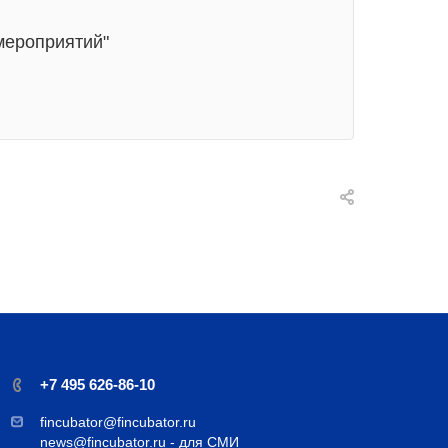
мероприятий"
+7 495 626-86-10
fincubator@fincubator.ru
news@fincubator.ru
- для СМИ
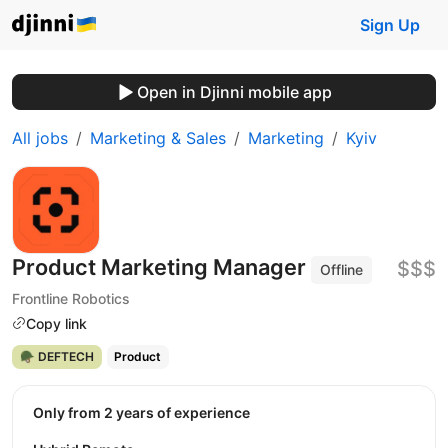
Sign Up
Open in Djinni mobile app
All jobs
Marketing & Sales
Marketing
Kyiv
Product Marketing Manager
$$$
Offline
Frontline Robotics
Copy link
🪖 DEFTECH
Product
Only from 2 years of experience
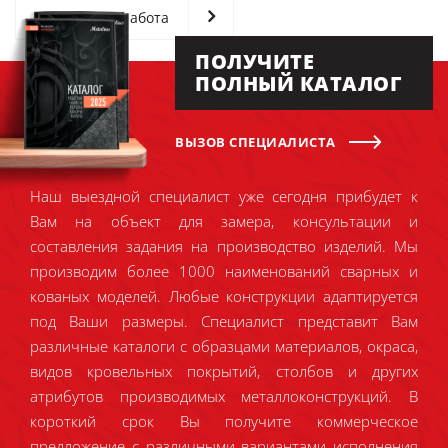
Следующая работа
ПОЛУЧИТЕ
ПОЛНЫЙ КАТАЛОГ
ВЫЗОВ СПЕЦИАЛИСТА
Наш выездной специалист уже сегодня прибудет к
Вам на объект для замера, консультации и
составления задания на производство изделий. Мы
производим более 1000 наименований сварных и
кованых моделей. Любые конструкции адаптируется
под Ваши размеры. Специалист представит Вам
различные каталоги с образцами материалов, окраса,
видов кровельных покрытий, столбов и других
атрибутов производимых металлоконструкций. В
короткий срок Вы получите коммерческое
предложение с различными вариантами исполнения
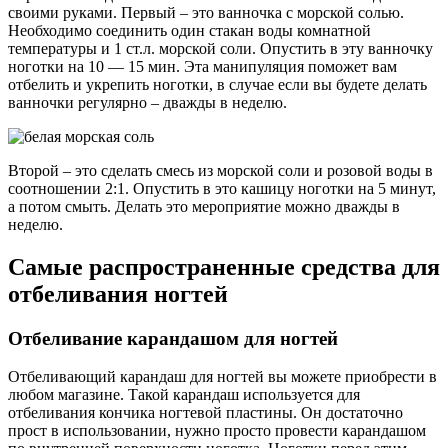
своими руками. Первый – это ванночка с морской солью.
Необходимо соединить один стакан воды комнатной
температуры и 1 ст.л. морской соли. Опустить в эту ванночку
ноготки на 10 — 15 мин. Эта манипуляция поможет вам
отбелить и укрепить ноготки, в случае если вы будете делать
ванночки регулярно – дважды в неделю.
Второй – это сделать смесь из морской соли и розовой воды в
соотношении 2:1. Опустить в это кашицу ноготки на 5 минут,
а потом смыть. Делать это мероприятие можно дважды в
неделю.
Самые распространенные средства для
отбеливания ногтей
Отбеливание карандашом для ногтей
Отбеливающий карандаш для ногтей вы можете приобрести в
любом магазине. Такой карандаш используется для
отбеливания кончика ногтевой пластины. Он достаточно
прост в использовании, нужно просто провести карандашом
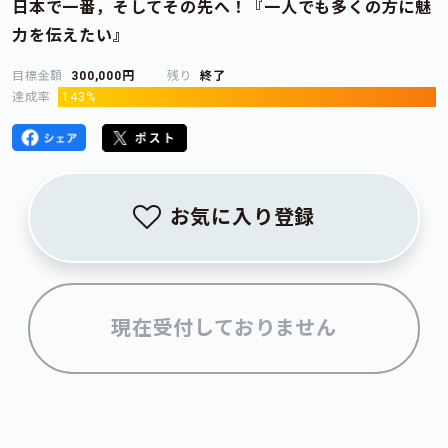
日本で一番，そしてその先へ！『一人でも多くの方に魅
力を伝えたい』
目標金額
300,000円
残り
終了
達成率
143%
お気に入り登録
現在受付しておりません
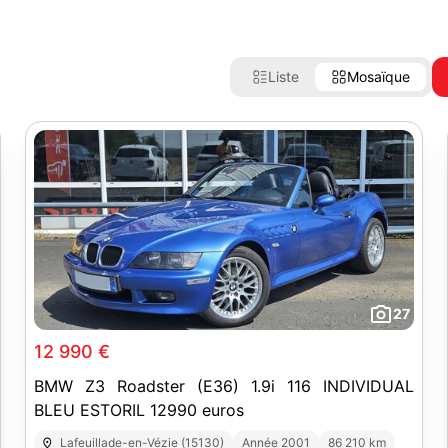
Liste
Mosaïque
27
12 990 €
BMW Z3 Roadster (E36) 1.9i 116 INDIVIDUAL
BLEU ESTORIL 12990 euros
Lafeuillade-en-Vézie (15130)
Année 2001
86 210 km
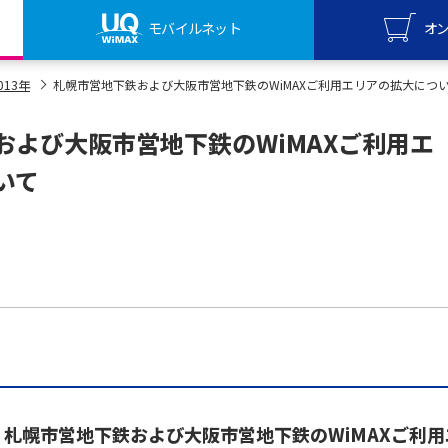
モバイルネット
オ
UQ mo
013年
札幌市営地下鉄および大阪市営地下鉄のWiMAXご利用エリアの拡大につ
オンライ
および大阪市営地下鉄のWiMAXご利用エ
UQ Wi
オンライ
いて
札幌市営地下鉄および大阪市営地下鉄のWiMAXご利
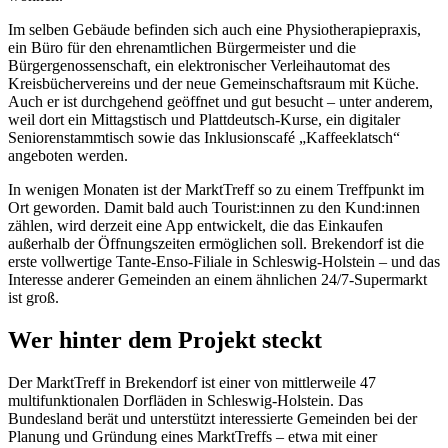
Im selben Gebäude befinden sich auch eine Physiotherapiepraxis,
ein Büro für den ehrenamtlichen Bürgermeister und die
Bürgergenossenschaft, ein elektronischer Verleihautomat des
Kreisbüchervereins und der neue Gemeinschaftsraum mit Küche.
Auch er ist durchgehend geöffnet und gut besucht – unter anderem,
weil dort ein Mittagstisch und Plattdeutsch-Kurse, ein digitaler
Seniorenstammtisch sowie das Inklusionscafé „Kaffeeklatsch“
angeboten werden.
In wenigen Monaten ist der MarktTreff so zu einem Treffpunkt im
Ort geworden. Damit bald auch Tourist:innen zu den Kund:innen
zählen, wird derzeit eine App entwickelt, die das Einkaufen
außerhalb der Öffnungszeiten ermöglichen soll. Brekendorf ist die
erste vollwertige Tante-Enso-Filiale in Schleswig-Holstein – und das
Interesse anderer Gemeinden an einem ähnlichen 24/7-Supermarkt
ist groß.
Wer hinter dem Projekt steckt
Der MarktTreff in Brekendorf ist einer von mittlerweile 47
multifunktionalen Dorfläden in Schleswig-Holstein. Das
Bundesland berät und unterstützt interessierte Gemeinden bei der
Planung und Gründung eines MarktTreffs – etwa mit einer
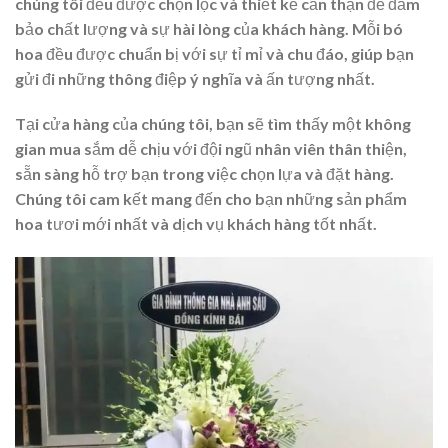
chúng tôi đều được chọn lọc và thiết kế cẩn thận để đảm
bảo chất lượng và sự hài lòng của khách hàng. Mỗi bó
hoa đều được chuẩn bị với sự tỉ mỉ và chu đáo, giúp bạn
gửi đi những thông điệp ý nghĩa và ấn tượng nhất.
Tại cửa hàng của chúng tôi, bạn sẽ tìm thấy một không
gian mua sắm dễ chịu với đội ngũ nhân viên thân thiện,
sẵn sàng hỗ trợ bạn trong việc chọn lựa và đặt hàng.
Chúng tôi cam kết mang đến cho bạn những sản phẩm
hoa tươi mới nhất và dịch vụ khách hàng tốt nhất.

■ ■ ■ ■ ■ ■ ■

** Goal of the exercise **
Give back all the data exactly, minus pictures.

** Reply to the exercise **
мероприятий"
+7 495 626-86-10
fincubator@fincubator.ru
news@fincubator.ru
- для СМИ
Sign Up
Open in Djinni mobile app
All jobs
Marketing & Sales
Marketing
Kyiv
Product Marketing Manager
$$$
Offline
Frontline Robotics
Copy link
🪖 DEFTECH
Product
Only from 2 years of experience
Следующая работа
ПОЛУЧИТЕ
ПОЛНЫЙ КАТАЛОГ
ВЫЗОВ СПЕЦИАЛИСТА
Наш выездной специалист уже сегодня прибудет к
Вам на объект для замера, консультации и
составления задания на производство изделий. Мы
производим более 1000 наименований сварных и
кованых моделей. Любые конструкции адаптируется
под Ваши размеры. Специалист представит Вам
различные каталоги с образцами материалов, окраса,
видов кровельных покрытий, столбов и других
атрибутов производимых металлоконструкций. В
короткий срок Вы получите коммерческое
предложение с различными вариантами исполнения
своими руками. Первый – это ванночка с морской солью.
Необходимо соединить один стакан воды комнатной
температуры и 1 ст.л. морской соли. Опустить в эту ванночку
ноготки на 10 — 15 мин. Эта манипуляция поможет вам
отбелить и укрепить ноготки, в случае если вы будете делать
ванночки регулярно – дважды в неделю.
Второй – это сделать смесь из морской соли и розовой воды в
соотношении 2:1. Опустить в это кашицу ноготки на 5 минут,
а потом смыть. Делать это мероприятие можно дважды в
неделю.
Самые распространенные средства для
отбеливания ногтей
Отбеливание карандашом для ногтей
Отбеливающий карандаш для ногтей вы можете приобрести в
любом магазине. Такой карандаш используется для
отбеливания кончика ногтевой пластины. Он достаточно
прост в использовании, нужно просто провести карандашом
日本で一番，そしてその先へ！『一人でも多くの方に魅
力を伝えたい』
目標金額
300,000円
残り
終了
達成率
143%
お気に入り登録
現在受付しておりません
Liste
Mosaïque
27
12 990 €
BMW Z3 Roadster (E36) 1.9i 116 INDIVIDUAL
BLEU ESTORIL 12990 euros
Lafeuillade-en-Vézie (15130)
Année 2001
86 210 km
モバイルネット
オ
UQ mo
013年
札幌市営地下鉄および大阪市営地下鉄のWiMAXご利用エリアの拡大につ
オンライ
および大阪市営地下鉄のWiMAXご利用エ
UQ Wi
オンライ
いて
札幌市営地下鉄および大阪市営地下鉄のWiMAXご利
Im selben Gebäude befinden sich auch eine Physiotherapiepraxis,
ein Büro für den ehrenamtlichen Bürgermeister und die
Bürgergenossenschaft, ein elektronischer Verleihautomat des
Kreisbüchervereins und der neue Gemeinschaftsraum mit Küche.
Auch er ist durchgehend geöffnet und gut besucht – unter anderem,
weil dort ein Mittagstisch und Plattdeutsch-Kurse, ein digitaler
Seniorenstammtisch sowie das Inklusionscafé „Kaffeeklatsch“
angeboten werden.
In wenigen Monaten ist der MarktTreff so zu einem Treffpunkt im
Ort geworden. Damit bald auch Tourist:innen zu den Kund:innen
zählen, wird derzeit eine App entwickelt, die das Einkaufen
außerhalb der Öffnungszeiten ermöglichen soll. Brekendorf ist die
erste vollwertige Tante-Enso-Filiale in Schleswig-Holstein – und das
Interesse anderer Gemeinden an einem ähnlichen 24/7-Supermarkt
ist groß.
Wer hinter dem Projekt steckt
Der MarktTreff in Brekendorf ist einer von mittlerweile 47
multifunktionalen Dorfläden in Schleswig-Holstein. Das
Bundesland berät und unterstützt interessierte Gemeinden bei der
Planung und Gründung eines MarktTreffs – etwa mit einer
chúng tôi đều được chọn lọc và thiết kế cẩn thận để đảm
bảo chất lượng và sự hài lòng của khách hàng. Mỗi bó
hoa đều được chuẩn bị với sự tỉ mỉ và chu đáo, giúp bạn
gửi đi những thông điệp ý nghĩa và ấn tượng nhất.
Tại cửa hàng của chúng tôi, bạn sẽ tìm thấy một không
gian mua sắm dễ chịu với đội ngũ nhân viên thân thiện,
sẵn sàng hỗ trợ bạn trong việc chọn lựa và đặt hàng.
Chúng tôi cam kết mang đến cho bạn những sản phẩm
hoa tươi mới nhất và dịch vụ khách hàng tốt nhất.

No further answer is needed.